━━ SOURCE PASSAGE
A SYSTEM FOR PREDICTING PROPERTY VALUE INDICATORS
Field of the Invention
The present disclosure relates to a system for predicting property value indicators and to a method of predicting property value indicators.
Background of the Invention
The value of property is perceived by governments and the public as a fair and equitable basis for determining some rates and taxes, and for this purpose it is common for properties to be regularly re-valued, for example every 1 to 3 years, in order to obtain the appropriate property value indicators to use for new rates and taxes determinations. Such property value indicators may include gross rental values (GRVs) indicative of the annual gross rental amount that a property might reasonably be expected to produce; unimproved values (UVs) indicative of land value, exclusive of value attributable to a property that exists on the land; and capital values (CV) indicative of the total value inclusive of land value and value attributable to a property that exists on the land.
In addition to government applications for determining rate and tax amounts, property value indicators may also be used to identify outlier transactions that for example potentially indicate erroneous reported transaction values, or deliberate reporting of inappropriate transaction amounts that do not reflect true value and are therefore potentially non-compliant with relevant tax legislation, such as transactions between related parties that refer to valuations significantly below an expected amount. Such erroneous or inappropriate transfer amounts can result in payment of a transfer tax amount that is too low.
━━━━
━━ ENTRIES SUPPLIED
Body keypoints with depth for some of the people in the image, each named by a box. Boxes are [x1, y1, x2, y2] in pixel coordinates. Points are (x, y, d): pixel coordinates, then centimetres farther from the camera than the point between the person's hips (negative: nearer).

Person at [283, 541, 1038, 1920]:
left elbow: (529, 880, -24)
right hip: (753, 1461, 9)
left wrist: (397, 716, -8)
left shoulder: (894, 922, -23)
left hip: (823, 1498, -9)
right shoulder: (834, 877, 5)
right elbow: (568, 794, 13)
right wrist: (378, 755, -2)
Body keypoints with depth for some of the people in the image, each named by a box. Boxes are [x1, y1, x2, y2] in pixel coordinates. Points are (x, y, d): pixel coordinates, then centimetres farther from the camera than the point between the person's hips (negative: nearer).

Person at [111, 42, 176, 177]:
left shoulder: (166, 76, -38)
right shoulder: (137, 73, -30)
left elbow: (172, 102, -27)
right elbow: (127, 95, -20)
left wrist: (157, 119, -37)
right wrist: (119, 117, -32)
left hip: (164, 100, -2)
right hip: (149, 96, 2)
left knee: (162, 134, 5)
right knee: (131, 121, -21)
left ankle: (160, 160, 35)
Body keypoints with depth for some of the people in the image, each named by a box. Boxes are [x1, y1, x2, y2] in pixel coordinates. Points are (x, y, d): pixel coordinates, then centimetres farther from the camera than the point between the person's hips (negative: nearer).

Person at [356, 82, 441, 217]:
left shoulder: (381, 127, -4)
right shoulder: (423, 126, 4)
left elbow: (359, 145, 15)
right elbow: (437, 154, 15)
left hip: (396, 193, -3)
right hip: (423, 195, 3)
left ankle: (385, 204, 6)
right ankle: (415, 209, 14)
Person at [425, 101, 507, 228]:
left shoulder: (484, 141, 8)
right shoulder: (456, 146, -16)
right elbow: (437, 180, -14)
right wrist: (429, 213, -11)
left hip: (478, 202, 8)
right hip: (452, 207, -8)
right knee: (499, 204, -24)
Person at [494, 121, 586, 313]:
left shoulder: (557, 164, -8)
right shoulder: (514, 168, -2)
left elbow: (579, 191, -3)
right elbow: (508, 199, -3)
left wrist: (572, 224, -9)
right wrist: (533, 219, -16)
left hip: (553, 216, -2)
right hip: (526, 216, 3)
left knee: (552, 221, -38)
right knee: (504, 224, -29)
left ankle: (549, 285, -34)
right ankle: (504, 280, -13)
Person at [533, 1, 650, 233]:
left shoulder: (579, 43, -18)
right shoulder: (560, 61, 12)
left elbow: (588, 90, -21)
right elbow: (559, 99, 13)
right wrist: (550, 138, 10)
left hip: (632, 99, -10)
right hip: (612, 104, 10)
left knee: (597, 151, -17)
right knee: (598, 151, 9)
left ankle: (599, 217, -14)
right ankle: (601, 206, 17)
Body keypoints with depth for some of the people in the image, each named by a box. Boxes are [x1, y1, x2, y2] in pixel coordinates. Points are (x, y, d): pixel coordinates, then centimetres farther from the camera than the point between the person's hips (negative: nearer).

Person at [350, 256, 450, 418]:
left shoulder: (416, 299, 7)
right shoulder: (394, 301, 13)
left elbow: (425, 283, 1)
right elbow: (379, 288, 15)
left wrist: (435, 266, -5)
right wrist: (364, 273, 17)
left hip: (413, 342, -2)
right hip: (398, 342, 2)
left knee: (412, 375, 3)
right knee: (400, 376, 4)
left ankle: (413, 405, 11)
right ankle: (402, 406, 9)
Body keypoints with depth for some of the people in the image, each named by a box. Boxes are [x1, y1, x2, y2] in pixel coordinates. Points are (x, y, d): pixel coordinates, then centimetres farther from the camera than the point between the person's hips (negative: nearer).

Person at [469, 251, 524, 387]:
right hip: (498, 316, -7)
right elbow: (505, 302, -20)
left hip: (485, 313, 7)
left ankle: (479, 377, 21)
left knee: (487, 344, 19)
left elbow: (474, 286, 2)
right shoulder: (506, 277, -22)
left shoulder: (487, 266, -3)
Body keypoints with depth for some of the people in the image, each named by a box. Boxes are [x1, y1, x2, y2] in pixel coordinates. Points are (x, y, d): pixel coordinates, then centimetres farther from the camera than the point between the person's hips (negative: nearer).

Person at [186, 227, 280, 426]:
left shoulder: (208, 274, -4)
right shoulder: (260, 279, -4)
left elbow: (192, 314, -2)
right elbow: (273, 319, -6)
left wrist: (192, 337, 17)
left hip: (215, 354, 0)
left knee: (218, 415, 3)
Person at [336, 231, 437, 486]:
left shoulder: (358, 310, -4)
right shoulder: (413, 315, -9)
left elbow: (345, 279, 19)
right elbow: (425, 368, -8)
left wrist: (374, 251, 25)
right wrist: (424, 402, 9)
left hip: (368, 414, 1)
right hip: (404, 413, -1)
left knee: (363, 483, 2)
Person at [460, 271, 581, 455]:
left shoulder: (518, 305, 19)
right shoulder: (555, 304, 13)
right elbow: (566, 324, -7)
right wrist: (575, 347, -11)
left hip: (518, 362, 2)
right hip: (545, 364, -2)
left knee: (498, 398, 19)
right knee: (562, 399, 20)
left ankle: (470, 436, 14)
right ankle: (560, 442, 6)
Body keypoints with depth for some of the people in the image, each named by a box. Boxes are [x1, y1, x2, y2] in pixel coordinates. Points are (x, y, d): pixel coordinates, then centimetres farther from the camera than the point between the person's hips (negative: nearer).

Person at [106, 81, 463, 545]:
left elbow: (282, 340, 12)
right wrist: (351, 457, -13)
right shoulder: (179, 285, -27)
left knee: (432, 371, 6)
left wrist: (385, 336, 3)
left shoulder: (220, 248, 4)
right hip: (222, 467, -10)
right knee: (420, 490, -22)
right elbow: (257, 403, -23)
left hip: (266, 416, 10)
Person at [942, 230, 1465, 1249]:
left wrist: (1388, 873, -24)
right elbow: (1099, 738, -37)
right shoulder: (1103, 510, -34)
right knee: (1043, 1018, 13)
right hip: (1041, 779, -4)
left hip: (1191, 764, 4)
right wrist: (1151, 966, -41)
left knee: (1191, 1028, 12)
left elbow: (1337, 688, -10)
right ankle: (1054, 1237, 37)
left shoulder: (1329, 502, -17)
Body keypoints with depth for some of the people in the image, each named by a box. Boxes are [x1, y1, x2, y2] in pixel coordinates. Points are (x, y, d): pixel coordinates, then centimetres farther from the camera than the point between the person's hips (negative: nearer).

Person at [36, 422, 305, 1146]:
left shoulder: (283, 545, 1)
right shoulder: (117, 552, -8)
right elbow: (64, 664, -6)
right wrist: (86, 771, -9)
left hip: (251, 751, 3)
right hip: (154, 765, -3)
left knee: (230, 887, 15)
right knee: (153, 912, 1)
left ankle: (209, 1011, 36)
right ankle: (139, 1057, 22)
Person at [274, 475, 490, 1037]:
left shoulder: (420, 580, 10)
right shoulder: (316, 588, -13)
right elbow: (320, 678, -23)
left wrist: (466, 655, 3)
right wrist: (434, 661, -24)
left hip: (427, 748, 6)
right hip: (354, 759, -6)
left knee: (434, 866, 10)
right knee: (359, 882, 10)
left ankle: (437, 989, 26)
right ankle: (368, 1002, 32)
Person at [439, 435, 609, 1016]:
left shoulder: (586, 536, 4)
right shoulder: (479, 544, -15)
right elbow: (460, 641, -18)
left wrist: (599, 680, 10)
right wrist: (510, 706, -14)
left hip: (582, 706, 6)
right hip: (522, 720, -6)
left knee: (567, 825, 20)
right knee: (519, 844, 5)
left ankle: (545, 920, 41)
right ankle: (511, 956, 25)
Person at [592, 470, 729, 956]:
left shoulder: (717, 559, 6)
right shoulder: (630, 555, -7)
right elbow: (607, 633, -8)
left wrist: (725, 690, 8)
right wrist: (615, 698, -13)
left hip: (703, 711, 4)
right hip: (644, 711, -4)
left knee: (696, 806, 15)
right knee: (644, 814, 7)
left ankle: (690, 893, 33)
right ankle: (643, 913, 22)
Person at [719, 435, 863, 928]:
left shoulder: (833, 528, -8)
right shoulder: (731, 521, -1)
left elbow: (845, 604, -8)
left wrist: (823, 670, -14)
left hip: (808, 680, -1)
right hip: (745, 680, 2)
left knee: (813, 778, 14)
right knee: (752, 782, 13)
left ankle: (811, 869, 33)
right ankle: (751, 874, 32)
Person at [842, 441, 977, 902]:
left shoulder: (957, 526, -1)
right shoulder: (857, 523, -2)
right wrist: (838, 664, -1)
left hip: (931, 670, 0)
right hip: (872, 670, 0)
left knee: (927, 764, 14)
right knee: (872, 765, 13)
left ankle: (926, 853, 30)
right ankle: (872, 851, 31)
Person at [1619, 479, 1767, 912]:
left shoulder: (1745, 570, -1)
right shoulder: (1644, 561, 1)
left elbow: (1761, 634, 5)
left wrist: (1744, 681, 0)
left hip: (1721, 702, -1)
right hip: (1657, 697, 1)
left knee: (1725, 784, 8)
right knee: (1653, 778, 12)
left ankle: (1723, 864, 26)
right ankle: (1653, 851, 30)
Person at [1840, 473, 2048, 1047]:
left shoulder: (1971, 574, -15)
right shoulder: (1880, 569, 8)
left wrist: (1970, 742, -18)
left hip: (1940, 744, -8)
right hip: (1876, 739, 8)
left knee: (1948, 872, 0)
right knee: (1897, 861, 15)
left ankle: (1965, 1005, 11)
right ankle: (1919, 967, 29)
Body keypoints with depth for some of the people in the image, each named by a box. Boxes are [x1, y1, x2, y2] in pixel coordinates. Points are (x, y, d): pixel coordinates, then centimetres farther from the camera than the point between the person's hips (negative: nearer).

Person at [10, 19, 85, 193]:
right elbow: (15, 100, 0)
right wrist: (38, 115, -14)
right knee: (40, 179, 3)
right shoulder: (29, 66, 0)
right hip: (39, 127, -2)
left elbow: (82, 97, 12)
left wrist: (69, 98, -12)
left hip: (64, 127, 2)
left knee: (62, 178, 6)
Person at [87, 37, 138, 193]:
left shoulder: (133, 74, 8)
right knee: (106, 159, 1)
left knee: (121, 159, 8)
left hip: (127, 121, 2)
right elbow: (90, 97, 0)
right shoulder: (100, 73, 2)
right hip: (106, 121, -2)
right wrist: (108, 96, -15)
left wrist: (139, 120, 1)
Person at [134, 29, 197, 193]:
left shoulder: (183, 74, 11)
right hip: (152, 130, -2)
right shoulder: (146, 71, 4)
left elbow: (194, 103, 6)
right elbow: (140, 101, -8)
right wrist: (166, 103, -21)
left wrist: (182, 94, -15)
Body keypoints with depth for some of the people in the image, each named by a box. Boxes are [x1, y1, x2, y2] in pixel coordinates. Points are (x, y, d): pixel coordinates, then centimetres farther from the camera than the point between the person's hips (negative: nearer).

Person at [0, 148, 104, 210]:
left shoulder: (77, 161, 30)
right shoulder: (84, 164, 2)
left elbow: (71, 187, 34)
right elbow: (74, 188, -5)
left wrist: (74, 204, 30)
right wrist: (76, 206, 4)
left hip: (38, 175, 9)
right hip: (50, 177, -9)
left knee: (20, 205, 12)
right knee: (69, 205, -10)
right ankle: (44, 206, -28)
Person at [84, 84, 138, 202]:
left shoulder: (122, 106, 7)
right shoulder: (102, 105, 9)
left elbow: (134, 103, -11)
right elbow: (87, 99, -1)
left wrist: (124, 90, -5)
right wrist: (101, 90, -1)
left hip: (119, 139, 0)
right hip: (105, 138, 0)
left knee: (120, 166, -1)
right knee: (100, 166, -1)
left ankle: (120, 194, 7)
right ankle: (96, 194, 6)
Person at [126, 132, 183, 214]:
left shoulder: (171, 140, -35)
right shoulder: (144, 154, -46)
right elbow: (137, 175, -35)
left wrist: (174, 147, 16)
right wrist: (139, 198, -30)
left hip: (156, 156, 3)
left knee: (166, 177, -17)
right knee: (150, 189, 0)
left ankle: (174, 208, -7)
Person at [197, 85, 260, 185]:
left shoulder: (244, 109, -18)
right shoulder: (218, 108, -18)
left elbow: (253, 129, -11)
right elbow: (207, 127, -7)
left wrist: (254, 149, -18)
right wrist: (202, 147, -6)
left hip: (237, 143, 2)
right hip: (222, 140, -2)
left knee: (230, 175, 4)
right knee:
━━━━
• _WORK INSTRUCTION_: In the property valuation passage, what do unimproved values (UVs) indicate?

• _RESULT_: Land value, exclusive of value attributable to a property that exists on the land.